After a tense interview with actor Joey Lauren Adams about her experiences and complicated feelings about that time, you acknowledge a need to reconfigure the approach of your documentary. Do you recall the shape of the film prior to that interview happening?

I was anticipating that the movie was going to be within the scope of what I initially imagined, which was a straightforward documentary about the intersection of the LBGTQIA+ community and Chasing Amy, and what that says about us and how we respond to movies. The idea was to always have it be this anthropological thing, but also have this heart to it by relating it back to what it says about us. After that interview, it became very apparent that the shape of the movie would change and that this would have to be a priority in it. To honour the truth that Adams shared and to make sure that those truths were acknowledged, as uncomfortable as they may be.

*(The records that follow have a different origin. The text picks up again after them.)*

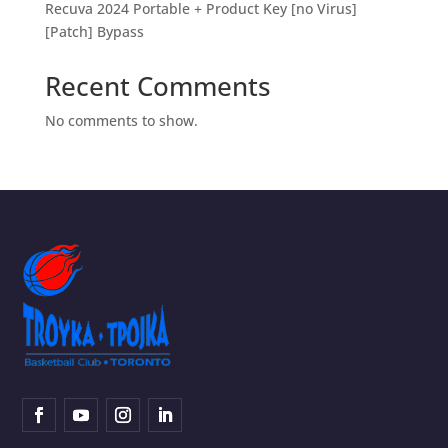
Recuva 2024 Portable + Product Key [no Virus]
[Patch] Bypass
Recent Comments
No comments to show.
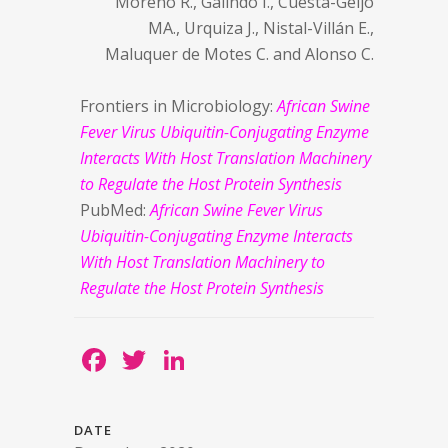
Moreno R., Galindo I., Cuesta-Geijo
MA., Urquiza J., Nistal-Villán E.,
Maluquer de Motes C. and Alonso C.
Frontiers in Microbiology:
African Swine
Fever Virus Ubiquitin-Conjugating Enzyme
Interacts With Host Translation Machinery
to Regulate the Host Protein Synthesis
PubMed:
African Swine Fever Virus
Ubiquitin-Conjugating Enzyme Interacts
With Host Translation Machinery to
Regulate the Host Protein Synthesis
Facebook
Twitter
LinkedIn
DATE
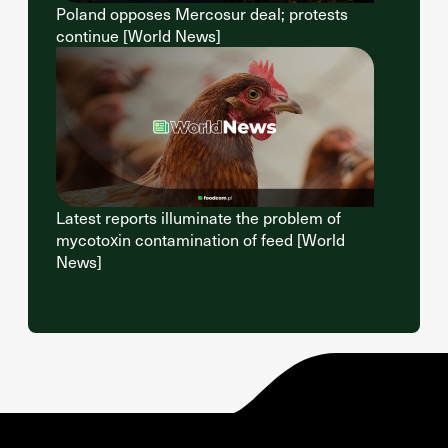
Poland opposes Mercosur deal; protests
continue [World News]
Latest reports illuminate the problem of
mycotoxin contamination of feed [World
News]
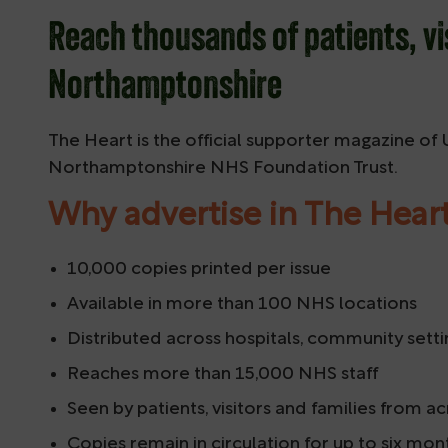
Reach thousands of patients, vi
Northamptonshire
The Heart is the official supporter magazine of
Northamptonshire NHS Foundation Trust.
Why advertise in The Hear
10,000 copies printed per issue
Available in more than 100 NHS locations
Distributed across hospitals, community setti
Reaches more than 15,000 NHS staff
Seen by patients, visitors and families from
Copies remain in circulation for up to six mon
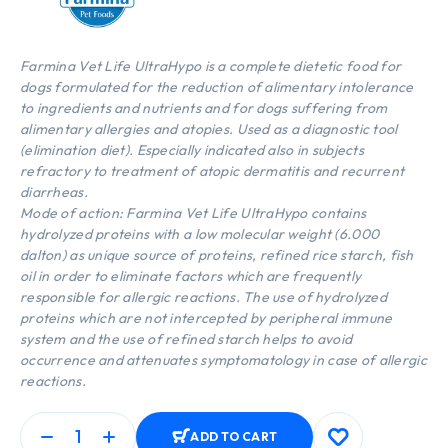
Farmina Vet Life UltraHypo is a complete dietetic food for
dogs formulated for the reduction of alimentary intolerance
to ingredients and nutrients and for dogs suffering from
alimentary allergies and atopies. Used as a diagnostic tool
(elimination diet). Especially indicated also in subjects
refractory to treatment of atopic dermatitis and recurrent
diarrheas.
Mode of action: Farmina Vet Life UltraHypo contains
hydrolyzed proteins with a low molecular weight (6.000
dalton) as unique source of proteins, refined rice starch, fish
oil in order to eliminate factors which are frequently
responsible for allergic reactions. The use of hydrolyzed
proteins which are not intercepted by peripheral immune
system and the use of refined starch helps to avoid
occurrence and attenuates symptomatology in case of allergic
reactions.
ADD TO CART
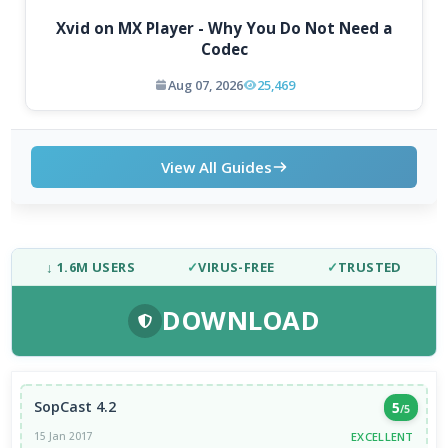
Xvid on MX Player - Why You Do Not Need a
Codec
Aug 07, 2026
25,469
View All Guides
↓ 1.6M USERS
✓
VIRUS-FREE
✓
TRUSTED
DOWNLOAD
SopCast 4.2
5
/5
EXCELLENT
15 Jan 2017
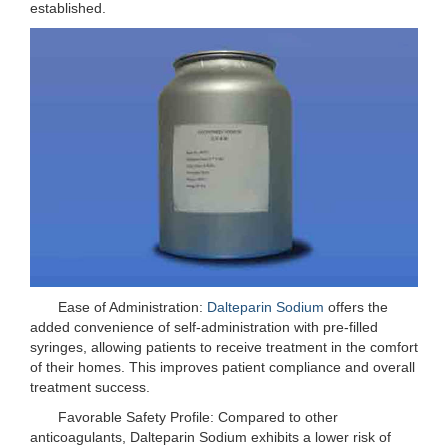
established.
Ease of Administration:
Dalteparin Sodium
offers the
added convenience of self-administration with pre-filled
syringes, allowing patients to receive treatment in the comfort
of their homes. This improves patient compliance and overall
treatment success.
Favorable Safety Profile: Compared to other
anticoagulants, Dalteparin Sodium exhibits a lower risk of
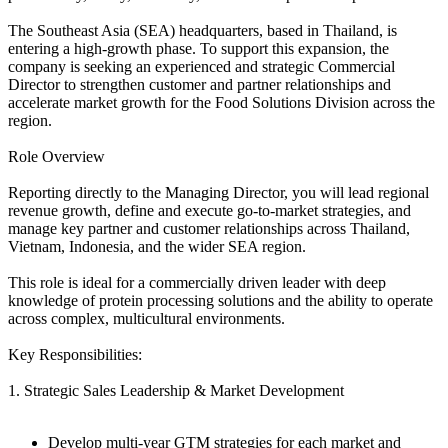
The Southeast Asia (SEA) headquarters, based in Thailand, is
entering a high-growth phase. To support this expansion, the
company is seeking an experienced and strategic Commercial
Director to strengthen customer and partner relationships and
accelerate market growth for the Food Solutions Division across the
region.
Role Overview
Reporting directly to the Managing Director, you will lead regional
revenue growth, define and execute go-to-market strategies, and
manage key partner and customer relationships across Thailand,
Vietnam, Indonesia, and the wider SEA region.
This role is ideal for a commercially driven leader with deep
knowledge of protein processing solutions and the ability to operate
across complex, multicultural environments.
Key Responsibilities:
1. Strategic Sales Leadership & Market Development
Develop multi-year GTM strategies for each market and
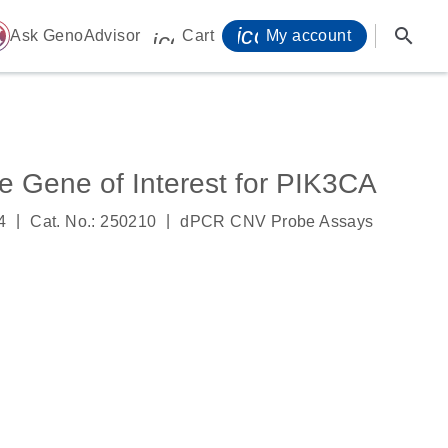
icon_0071_person-
search
ome
Ask GenoAdvisor
Cart
My account
icon_0009_cart-s
Gene of Interest for PIK3CA
|
|
4
Cat. No.: 250210
dPCR CNV Probe Assays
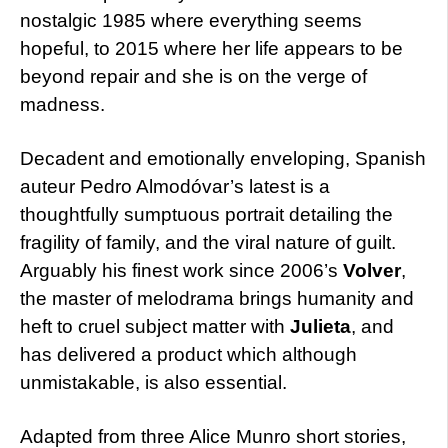
nostalgic 1985 where everything seems
hopeful, to 2015 where her life appears to be
beyond repair and she is on the verge of
madness.
Decadent and emotionally enveloping, Spanish
auteur Pedro Almodóvar’s latest is a
thoughtfully sumptuous portrait detailing the
fragility of family, and the viral nature of guilt.
Arguably his finest work since 2006’s
Volver
,
the master of melodrama brings humanity and
heft to cruel subject matter with
Julieta
, and
has delivered a product which although
unmistakable, is also essential.
Adapted from three Alice Munro short stories,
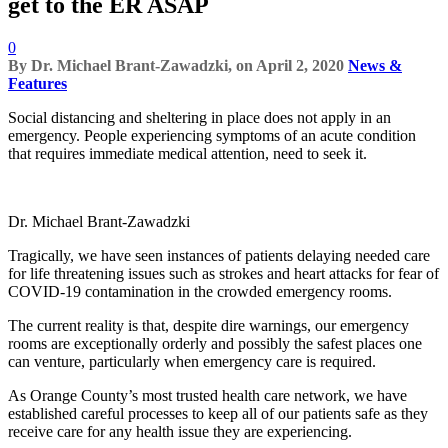
get to the ER ASAP
0
By
Dr. Michael Brant-Zawadzki,
on
April 2, 2020
News &
Features
Social distancing and sheltering in place does not apply in an
emergency. People experiencing symptoms of an acute condition
that requires immediate medical attention, need to seek it.
Dr. Michael Brant-Zawadzki
Tragically, we have seen instances of patients delaying needed care
for life threatening issues such as strokes and heart attacks for fear of
COVID-19 contamination in the crowded emergency rooms.
The current reality is that, despite dire warnings, our emergency
rooms are exceptionally orderly and possibly the safest places one
can venture, particularly when emergency care is required.
As Orange County’s most trusted health care network, we have
established careful processes to keep all of our patients safe as they
receive care for any health issue they are experiencing.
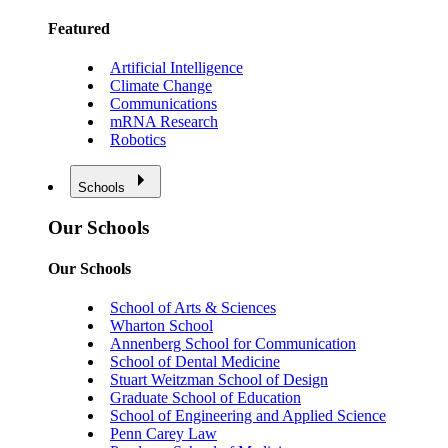
Featured
Artificial Intelligence
Climate Change
Communications
mRNA Research
Robotics
Schools
Our Schools
Our Schools
School of Arts & Sciences
Wharton School
Annenberg School for Communication
School of Dental Medicine
Stuart Weitzman School of Design
Graduate School of Education
School of Engineering and Applied Science
Penn Carey Law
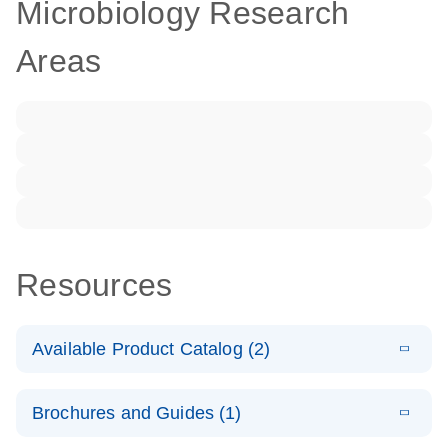
Microbiology Research
Areas
Resources
Available Product Catalog (2)
E
dPCR LNA
PDF
(108.91
Download
Brochures and Guides (1)
KB)
N
Mutation
Assay Catalog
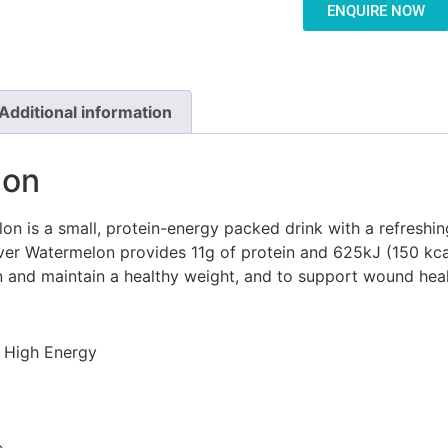
ENQUIRE NOW
Additional information
ion
n is a small, protein-energy packed drink with a refreshi
over Watermelon provides 11g of protein and 625kJ (150 kca
in and maintain a healthy weight, and to support wound heal
n High Energy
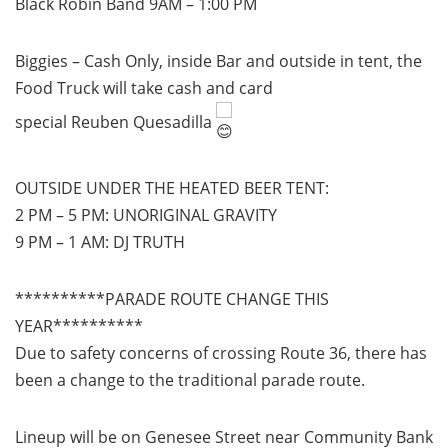
Black Robin Band 9AM – 1:00 PM
Biggies – Cash Only, inside Bar and outside in tent, the
Food Truck will take cash and card
special Reuben Quesadilla
OUTSIDE UNDER THE HEATED BEER TENT:
2 PM – 5 PM: UNORIGINAL GRAVITY
9 PM – 1 AM: DJ TRUTH
**********PARADE ROUTE CHANGE THIS
YEAR**********
Due to safety concerns of crossing Route 36, there has
been a change to the traditional parade route.
Lineup will be on Genesee Street near Community Bank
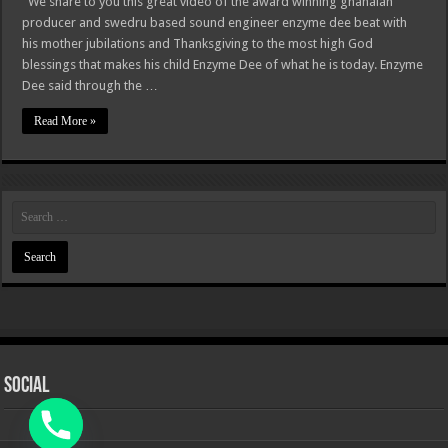
We share to you this great video of the award winning ghanaian
producer and swedru based sound engineer enzyme dee beat with
his mother jubilations and Thanksgiving to the most high God
blessings that makes his child Enzyme Dee of what he is today. Enzyme
Dee said through the …
Read More »
Social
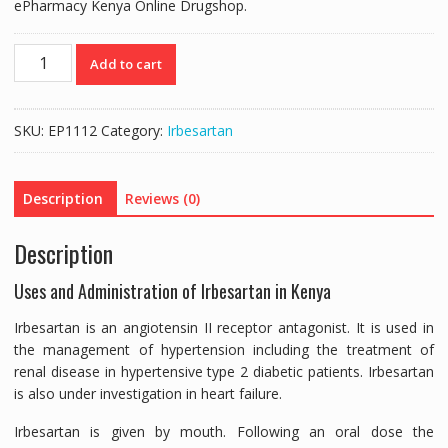
ePharmacy Kenya Online Drugshop.
IROVEL
Add to cart
300MG
(IRBESARTAN
300MG)
SKU:
EP1112
Category:
Irbesartan
-
30
TABLETS
Description
Reviews (0)
quantity
Description
Uses and Administration of Irbesartan in Kenya
Irbesartan is an angiotensin II receptor antagonist. It is used in
the management of hypertension including the treatment of
renal disease in hypertensive type 2 diabetic patients. Irbesartan
is also under investigation in heart failure.
Irbesartan is given by mouth. Following an oral dose the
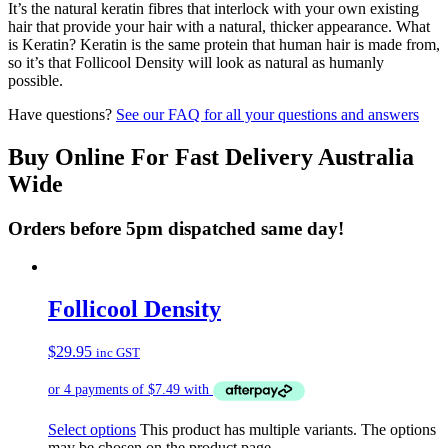
It’s the natural keratin fibres that interlock with your own existing
hair that provide your hair with a natural, thicker appearance. What
is Keratin? Keratin is the same protein that human hair is made from,
so it’s that Follicool Density will look as natural as humanly
possible.
Have questions?
See our FAQ for all your questions and answers
Buy Online For Fast Delivery Australia
Wide
Orders before 5pm dispatched same day!
Follicool Density
$
29.95
inc GST
Select options
This product has multiple variants. The options
may be chosen on the product page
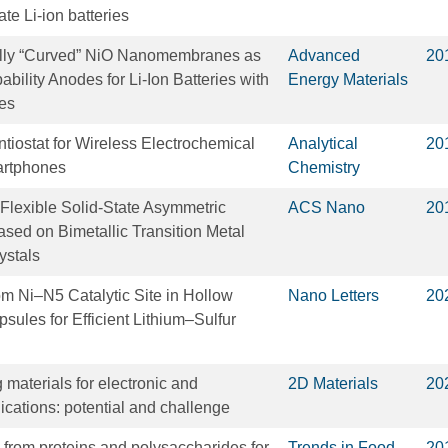
ate Li-ion batteries
lly “Curved” NiO Nanomembranes as
Advanced
20
bility Anodes for Li‐Ion Batteries with
Energy Materials
mes
iostat for Wireless Electrochemical
Analytical
20
artphones
Chemistry
Flexible Solid-State Asymmetric
ACS Nano
20
sed on Bimetallic Transition Metal
ystals
om Ni–N5 Catalytic Site in Hollow
Nano Letters
20
ules for Efficient Lithium–Sulfur
materials for electronic and
2D Materials
20
ications: potential and challenge
s from proteins and polysaccharides for
Trends in Food
20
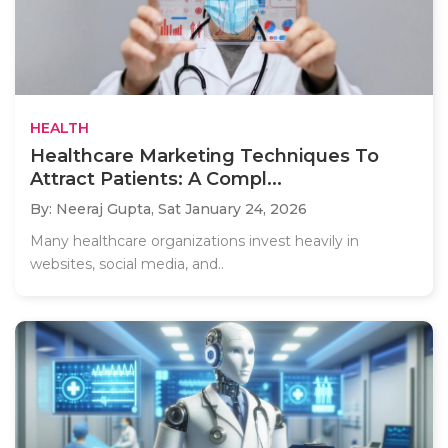
HEALTH
Healthcare Marketing Techniques To
Attract Patients: A Compl...
By: Neeraj Gupta,
Sat January 24, 2026
Many healthcare organizations invest heavily in
websites, social media, and..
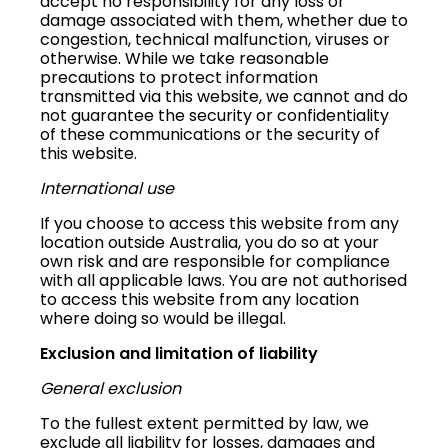
accept no responsibility for any loss or
damage associated with them, whether due to
congestion, technical malfunction, viruses or
otherwise. While we take reasonable
precautions to protect information
transmitted via this website, we cannot and do
not guarantee the security or confidentiality
of these communications or the security of
this website.
International use
If you choose to access this website from any
location outside Australia, you do so at your
own risk and are responsible for compliance
with all applicable laws. You are not authorised
to access this website from any location
where doing so would be illegal.
Exclusion and limitation of liability
General exclusion
To the fullest extent permitted by law, we
exclude all liability for losses, damages and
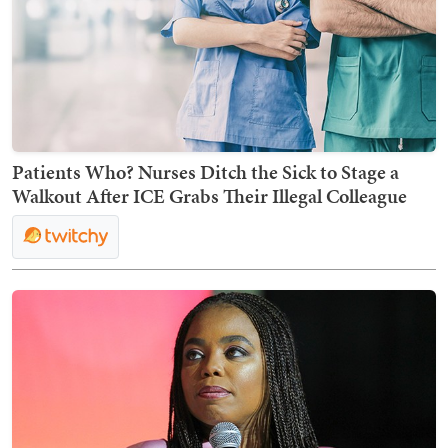
Patients Who? Nurses Ditch the Sick to Stage a
Walkout After ICE Grabs Their Illegal Colleague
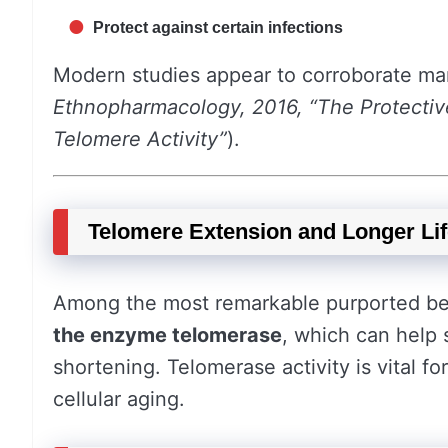
Protect against certain infections
Modern studies appear to corroborate man
Ethnopharmacology, 2016, “The Protectiv
Telomere Activity”
).
Telomere Extension and Longer Lif
Among the most remarkable purported benef
the enzyme telomerase
, which can help 
shortening. Telomerase activity is vital fo
cellular aging.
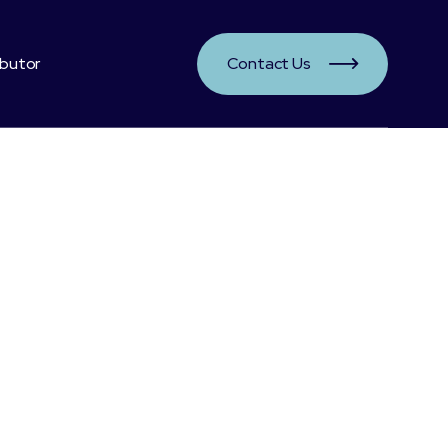
ibutor
Contact Us

Segment:
Healthy Benefits:
Provides more red blood cells
Good agains exhaustion and fatigue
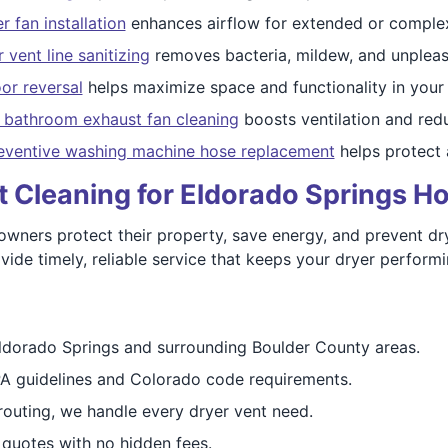
 fan installation
enhances airflow for extended or complex
 vent line sanitizing
removes bacteria, mildew, and unpleas
or reversal
helps maximize space and functionality in your 
d bathroom exhaust fan cleaning
boosts ventilation and re
eventive washing machine hose replacement
helps protect 
nt Cleaning for Eldorado Springs 
ers protect their property, save energy, and prevent dryer
ide timely, reliable service that keeps your dryer performin
ldorado Springs and surrounding Boulder County areas.
A guidelines and Colorado code requirements.
routing, we handle every dryer vent need.
 quotes with no hidden fees.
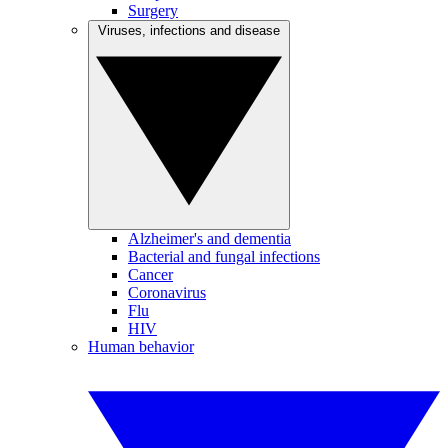
Surgery
Viruses, infections and disease
Alzheimer's and dementia
Bacterial and fungal infections
Cancer
Coronavirus
Flu
HIV
Human behavior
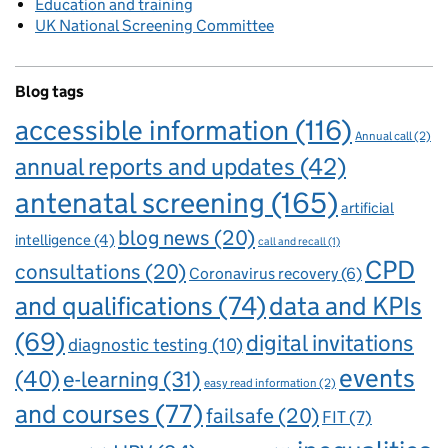
Education and training
UK National Screening Committee
Blog tags
accessible information
(116)
Annual call
(2)
annual reports and updates
(42)
antenatal screening
(165)
artificial
blog news
(20)
intelligence
(4)
call and recall
(1)
CPD
consultations
(20)
Coronavirus recovery
(6)
and qualifications
(74)
data and KPIs
(69)
digital invitations
diagnostic testing
(10)
events
(40)
e-learning
(31)
easy read information
(2)
and courses
(77)
failsafe
(20)
FIT
(7)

Chasing Chasing Amy (2023)

Seamlessly blended with the exploration of Chasing Amy’s making and legacy are these periods of great change and vulnerability in your own life during production. Did you feel any pressure to make your transition – revealed partway through the film – a bigger subject of focus in the edit?

Full credit to our producer Alex Schmider, who’s been working in trans media representation for years. I was ideating on how to showcase my transition, including focusing on elements of a medical transition, which is pretty standard when you see movies about trans people – focusing on our medical history [instead of] what it actually means to us as people. As I was regurgitating these ideas I had been fed through the movies and television I had seen, Alex posed the question, “Why do you feel like you have to do that?” And through that came this immense sense of freedom to actually tackle this the way I would want to, which is how I would tackle it with a stranger. You don’t actually need to know my private medical history. You need to know my name, my pronouns and that’s about it.



And so, the journey we’re able to focus on through the movie is one of coming of age, rather than this flashy thing that people think that they want when they see a trans story. Instead, you get to see how it actually felt for me and what that journey was actually like. And not putting stuff out there that you can never take back, that’s also none of anybody’s business. What people need to know about me is what you see in the movie, which is that I’m happier now.


Chasing Chasing Amy screens at BFI Flare: London LGBTQIA+ Film Festival. Sav Rodgers will also take part in the Flare event Chasing Identity: Queerness and Empowering Ourselves Through Film.

Chasing Chasing Amy will be in UK cinemas from 17 May.